RE: POL: Anarchism vs Limited Government

Robin Hanson (
Wed, 07 Apr 1999 10:32:53 -0700

On 4/5/99, Billy Brown wrote:
>My worry here is that there will be a not insignificant number
>of people who end up without any valid contract, and that means there
>will be a market for their exploitation. That creates a real risk for
>everyone, in the form of a group of predators looking for unprotected prey.

This really doesn't seem that different from a hundred other arguments for state intervention. What if some poor fools fail to repair their cars and accidents result? Clearly the state needs to run car repair. What if people fail to go to the doctor and spread a contagious disease? Clearly the state needs to run medicine. And so on.

>This is a step down from the situation in a minimalist state, where
>slavers, organleggers and other unsavory types can't incorporate and float
>an IPO. ... If my doctor does me harm, I (or my relatives) can sue him in
>a neutral court. If my PPA does me harm, I can sue it in its own court if
>it deigns to allow me that priveledge.

You may be confusing a minimalist state with a state that makes everyone else adhere to exactly the laws you personally prefer. The state you live in now only has very limited ways you can sue a doctor who did you harm. A minimalist state might not improve on this, and might well allow organ sales or even slavery.

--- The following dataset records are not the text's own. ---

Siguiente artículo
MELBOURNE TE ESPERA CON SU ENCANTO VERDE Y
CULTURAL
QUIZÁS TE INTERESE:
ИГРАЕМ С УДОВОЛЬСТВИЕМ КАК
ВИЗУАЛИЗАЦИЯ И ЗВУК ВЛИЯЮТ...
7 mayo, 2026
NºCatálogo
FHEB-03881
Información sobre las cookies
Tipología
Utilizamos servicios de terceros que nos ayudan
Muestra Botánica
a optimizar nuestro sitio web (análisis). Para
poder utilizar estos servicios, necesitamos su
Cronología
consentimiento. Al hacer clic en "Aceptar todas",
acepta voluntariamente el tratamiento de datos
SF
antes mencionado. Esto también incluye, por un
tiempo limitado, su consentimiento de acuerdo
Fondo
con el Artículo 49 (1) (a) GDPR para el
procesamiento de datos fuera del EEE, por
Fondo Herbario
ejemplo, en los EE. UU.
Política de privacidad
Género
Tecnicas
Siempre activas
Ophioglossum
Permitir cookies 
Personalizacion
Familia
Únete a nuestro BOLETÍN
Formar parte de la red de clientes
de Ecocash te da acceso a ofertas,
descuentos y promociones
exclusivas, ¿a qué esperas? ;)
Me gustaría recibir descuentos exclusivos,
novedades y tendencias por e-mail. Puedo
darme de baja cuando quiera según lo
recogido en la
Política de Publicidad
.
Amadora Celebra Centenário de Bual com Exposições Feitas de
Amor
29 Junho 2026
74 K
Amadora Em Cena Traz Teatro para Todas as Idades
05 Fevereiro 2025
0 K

>But my concern here is that the complexity rises so fast that I am
>not at all sure that it is possible for ordinary humans to function in such
>a society. ...
>> If people really really like simplicity enough, most all PPAs may end
>> up enforcing the same law. But that same law might be better. And
>> enforcement styles and quality could still vary widely.
>I don't see the Extropians and the Cristian Scientists purchasing the same
>legal code.

You can't have it both ways. If complexity rises very fast, the costs of Extropians and Christian Scientists choosing substantially different laws will be prohibitive, and so they will choose the same law. If the costs are not prohibitive, then some people will be willing to pay the cost, and benefit as a result.

Robin Hanson   
RWJF Health Policy Scholar             FAX: 510-643-8614 
140 Warren Hall, UC Berkeley, CA 94720-7360 510-643-1884 after 8/99: Assist. Prof. Economics, George Mason Univ.